Hildur Guðnadóttir

© Rune Kongsro

Biography

Berlin-based Hildur Guðnadóttir is an Icelandic composer, cello player, and singer who has been manifesting herself at the forefront of experimental pop and contemporary music. In her solo works she draws out a broad spectrum of sounds from her instrument, ranging from intimate simplicity to huge soundscapes.

"Guðnadóttir takes a cello and gentle voice and, through software manipulation, scales simple phrases up to celestial heights" - The Wire: Adventures in Modern Music.

Gudnadóttir began playing cello as a child, entered the Reykjavík Music Academy and then moved on to musical studies/composition and new media at the Iceland Academy of the Arts and the Berlin University of the Arts.

She has released four critically acclaimed solo albums on Touch, which were rereleased in 2020 on Deutsche Grammophon: Mount A (2006), Without Sinking (2009), Leyfðu Ljósinu (2012) and Saman (2014). Her records have been nominated a number of times for the Icelandic Music Awards.

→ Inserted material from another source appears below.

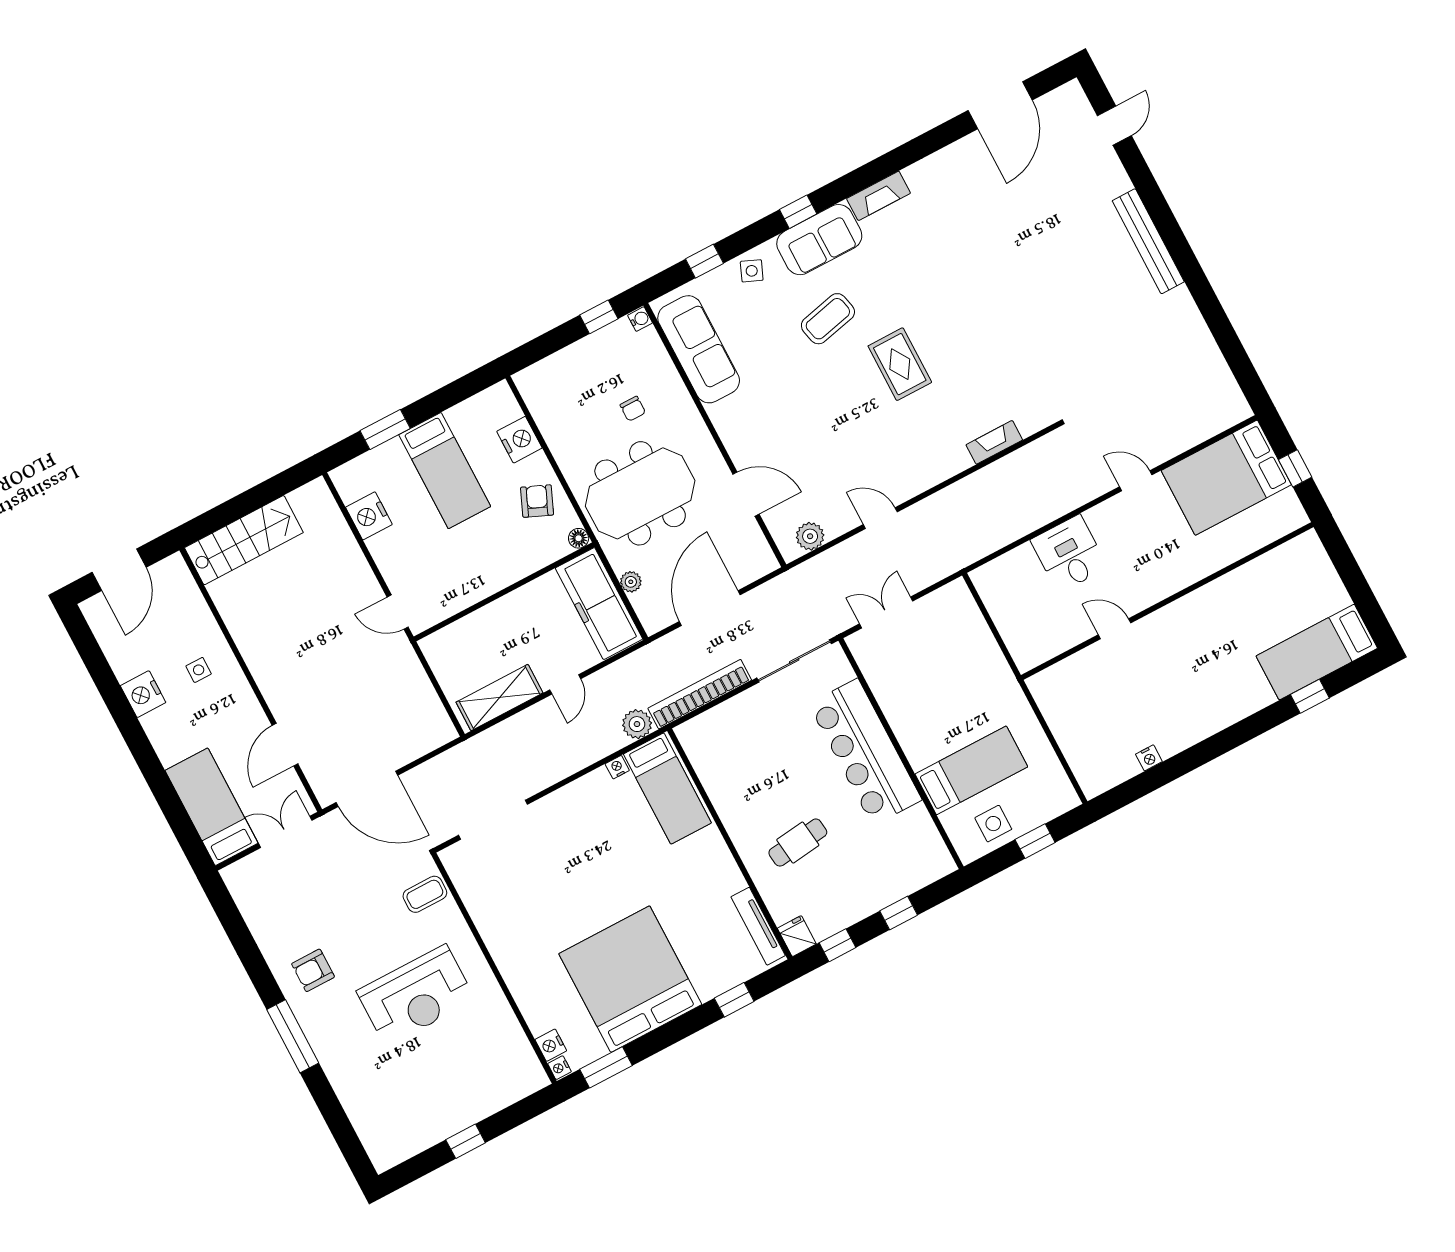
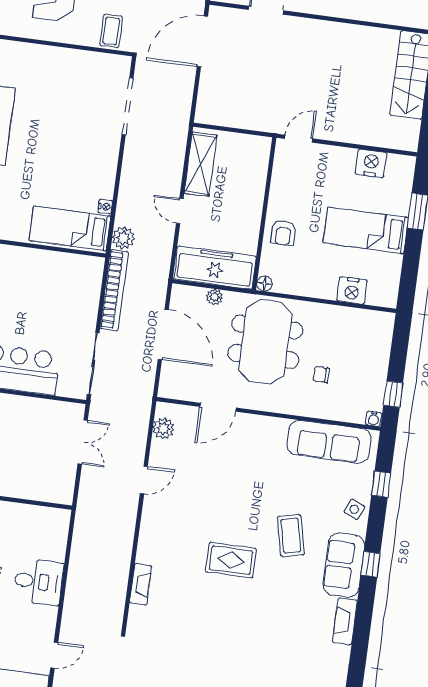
armchair: (537, 501) -> (283, 233), moved, turned 67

Hildur Guðnadóttir has composed music for theatre, dance performances and films. The Icelandic Symphony Orchestra, Icelandic National Theatre, Tate Modern, The British Film Institute, The Royal Swedish Opera in Stockholm and Gothenburg National Theatre are amongst the institutions that have commissioned new works. She was nominated for the Nordic Music Council Prize as composer of the year 2014.

Among others Hildur Gudnadóttir has performed live and recorded music with Skúli Sverrisson, Jóhann Jóhannsson, múm, Sunn O))), Pan Sonic, Hauschka, Wildbirds & Peacedrums, Ryuichi Sakamoto, David Sylvian, The Knife, Fever Ray and Throbbing Gristle.

In 2018, she was nominated for a Discovery of the Year Award at the World Soundtrack Academy in Gent, where she received the award as Best TV Composer in 2019. Furthermore, she received the Asia Pacific Screen Award for Best Score (Mary Magdalene) and Best Score at the Beijing International Film Festival for Journey’s End.

Her most recent film scores include the music for the HBO series Chernobyl, awarded with an Emmy as well as a Grammy, and the score for Todd Phillip's last film Joker, for which Hildur Gudnadóttir received an Academy Award for Best Music and was furthermore awarded with a BAFTA, a Golden Globe and the Critics' Choice Movie Award.

Film

Women Talking, 2022
Directed by Sarah Polley

TÁR, 2022
Directed by Todd Field

Chernobyl, 2019
Directed by Johan Renck

Joker, 2019
Directed by Todd Phillips

Sicario 2, 2018
Directed by Stefano Sollima

Street Spirits, 2018
Directed by Ryan Furlong

Mary Magdalene, 2017
Directed by Garth Davis

Tom of Finland, 2017
Directed by Dome Karukoski

The Beautiful Lady Without Mercy, 2017
Directed by Gianluigi Carella

Strong Island, 2017
Directed by Yance Ford

The Oath, 2016
Directed by Baltasar Kormákur

Trapped, 2015/16
Directed by Baltasar Kormákur
Music for 10 episodes
Co-composers: Jóhann Jóhannsson, Rutger Hoedemaekers

End of Summer, 2014
Directed by Jóhann Jóhannsson

Jin, 2013
Directed by Reha Erdem

Pandora's Box (1929), 2012
Directed by Georg Wilhelm Pabst

A Hijacking, 2012
Directed by Tobias Lindholm

The Bleeding, 2011
Directed by Philip Gelatt
 
The Gift, 2006
Directed by Markus Wambsganss
 
Another, 2005
Directed by Helena Jónsdóttir
 
Jón Bóndi, 2004
Directed by Una Lorenzen
 
Der Besuch, 2004
Directed by Vicky Cohn

COMMISSION

PREPARED LISTENING for Cello and Voice

Music and Performance: Hildur Guðnadóttir

We live in a world saturated with electromagnetic radiation, largely of our own making. Since the beginning of the 20th century we have been projecting radio waves, then television, and now mobile phones and the internet into every corner of the Earth. Very few people have ever experienced an unpolluted space free of this radiation. Pinar & Viola envisage creating an installation based on the principle of the Faraday Cage, which when built will allow the audience to be in an inert space, free from such influence.

The Richard Thomas Foundation commissioned Hildur Guðnadóttir to create a solo cello piece, intended ultimately to be performed in such an installation.